■ **Brano proposto**:
Ma, mi chiedo, il Senato può costituirsi parte civile in un processo penale? Il Senato, ancora, è titolare di una sua autonoma personalità giuridica alla stregua di altre categorie associative? Ed il Presidente del Senato, ne ha anche la rappresentanza legale? Ed il Senato ha una rappresentanza legale?

Ma, mi chiedo, il Senato può costituirsi parte civile in un processo penale? Il Senato, ancora, è titolare di una sua autonoma personalità giuridica alla stregua di altre categorie associative? Ed il Presidente del Senato, ne ha anche la rappresentanza legale? Ed il Senato ha una rappresentanza legale? Gli interrogativi valgono anche nei confronti dell’altro ramo del Parlamento.

A mente dell’art. 8 del regolamento del Senato risulta che: “Il Presidente rappresenta il Senato e regola l'attività di tutti i suoi organi, facendo osservare il Regolamento. Sulla base di questo, dirige la discussione e mantiene l'ordine, giudica della ricevibilità dei testi, concede la facoltà di parlare, pone le questioni, stabilisce l'ordine delle votazioni e ne proclama i risultati. Sovrintende alle funzioni attribuite ai Questori ed ai Segretari. Assicura, impartendo le necessarie direttive, il buon andamento dell'Amministrazione del Senato.”

A stretta lettura del regolamento il Presidente del Senato lo rappresenta nell’ambito della funzione tipica assegnata a quel ramo del Parlamento, “facendo osservare il regolamento” appunto. D’altra parte, non deve essere un caso che non vi siano precedenti in questa materia. Tutti interrogativi cui i giudici di Napoli dovranno dare una risposta laddove l’annunciata costituzione di parte civile del Senato dovesse effettivamente essere proposta nel noto processo in relazione alla cosiddetta “compravendita dei senatori”.

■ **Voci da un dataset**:

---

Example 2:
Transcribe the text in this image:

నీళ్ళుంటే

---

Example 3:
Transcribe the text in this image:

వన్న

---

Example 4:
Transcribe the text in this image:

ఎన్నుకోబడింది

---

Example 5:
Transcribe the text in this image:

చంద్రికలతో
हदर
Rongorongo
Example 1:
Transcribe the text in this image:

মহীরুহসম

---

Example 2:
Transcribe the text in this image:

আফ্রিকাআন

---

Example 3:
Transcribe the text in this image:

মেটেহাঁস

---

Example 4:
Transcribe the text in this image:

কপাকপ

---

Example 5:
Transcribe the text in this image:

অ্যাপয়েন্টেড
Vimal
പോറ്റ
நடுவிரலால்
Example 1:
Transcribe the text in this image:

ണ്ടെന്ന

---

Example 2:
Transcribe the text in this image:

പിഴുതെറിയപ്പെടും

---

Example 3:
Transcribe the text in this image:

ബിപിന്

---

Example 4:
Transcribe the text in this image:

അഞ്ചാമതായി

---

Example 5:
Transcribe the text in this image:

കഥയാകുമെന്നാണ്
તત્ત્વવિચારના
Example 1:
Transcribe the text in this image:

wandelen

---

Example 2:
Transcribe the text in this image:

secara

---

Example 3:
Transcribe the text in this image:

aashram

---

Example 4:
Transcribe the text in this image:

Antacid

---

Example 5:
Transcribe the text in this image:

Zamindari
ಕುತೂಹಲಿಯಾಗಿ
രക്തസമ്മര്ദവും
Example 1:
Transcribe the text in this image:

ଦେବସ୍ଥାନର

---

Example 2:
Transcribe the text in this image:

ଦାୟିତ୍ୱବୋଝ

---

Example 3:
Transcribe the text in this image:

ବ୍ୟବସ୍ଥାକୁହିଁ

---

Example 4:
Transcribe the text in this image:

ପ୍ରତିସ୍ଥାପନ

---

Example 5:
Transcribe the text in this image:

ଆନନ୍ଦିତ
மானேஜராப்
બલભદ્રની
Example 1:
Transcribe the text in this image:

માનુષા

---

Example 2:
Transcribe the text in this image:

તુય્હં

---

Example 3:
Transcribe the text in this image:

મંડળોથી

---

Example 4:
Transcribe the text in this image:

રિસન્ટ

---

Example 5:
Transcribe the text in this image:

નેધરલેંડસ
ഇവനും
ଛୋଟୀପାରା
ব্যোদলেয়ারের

■ **Consegna**: Puoi portare avanti il brano sulla possibile costituzione di parte civile del Senato, ripartendo subito dopo la sua ultima frase?

■ **Soluzione**:
Il problema è solo apparentemente di forma. In realtà è un problema che attiene a questo nuovo modo di fare politica: quello degli annunci e delle poche realizzazioni, quello dell’apparire a tutti i costi anche solo per blaterare, oppure, come in questo caso, quello della vera e propria demagogia. Peraltro oscurando il vero nocciolo della questione, e cioè quello secondo cui “ogni membro del Parlamento rappresenta la Nazione ed esercita le sue funzioni senza vincolo di mandato”.

La lettura molto superficiale che si dà di questo principio vuole che il parlamentare, una volta eletto, non sia sottoposto ad alcun vincolo di mandato, nel senso di nessun vincolo di rappresentanza. Egli, rappresentando la Nazione è escluso che possa rappresentare parti di essa e men che meno singoli cittadini. E’ questa l’interpretazione che viene fornita dai vari parlamentari “saltafossisti” e loro sostenitori.

Questi, una volta eletti in un dato partito o in una data lista, si sentono liberi di aggregarsi ad altri gruppi politici diversi da quello che ne consentirono l’elezione, a volte anche per denaro come sostenuto dall’accusa nel processo di Napoli e come, invero, anche confessato da alcuni protagonisti.

Caduti tutti i vincoli della disciplina di partito che nella Prima Repubblica fungeva da argine a questo fenomeno, sebbene non completamente, oggi è possibile tutto ciò. In realtà la questione relativa all’assenza del vincolo di mandato attiene ad una problematica molto più complessa. Infatti, il mandato elettorale, a differenza di qualunque altro tipo di mandato di rappresentanza, non è revocabile e non è legato da alcun rapporto giuridico tra rappresentanti e rappresentati.

Il divieto di mandato imperativo fu una conquista della società civile che vide la luce soprattutto dopo la Rivoluzione Francese (vi sono tracce di questo principio anche prima in Inghilterra). Di questo nobile principio oggi viene fatto strame! All’elettore è consentito l’esercizio del diritto di voto quale rimedio nei confronti del parlamentare eletto che non abbia rispettato, a giudizio dello stesso elettore, il mandato elettorale. In tutti gli altri casi il mandato è revocabile dalla stessa persona che lo conferì tutte le volte vi sia stato un abuso della funzione di rappresentanza o anche quando abbia concluso l’incarico conferito.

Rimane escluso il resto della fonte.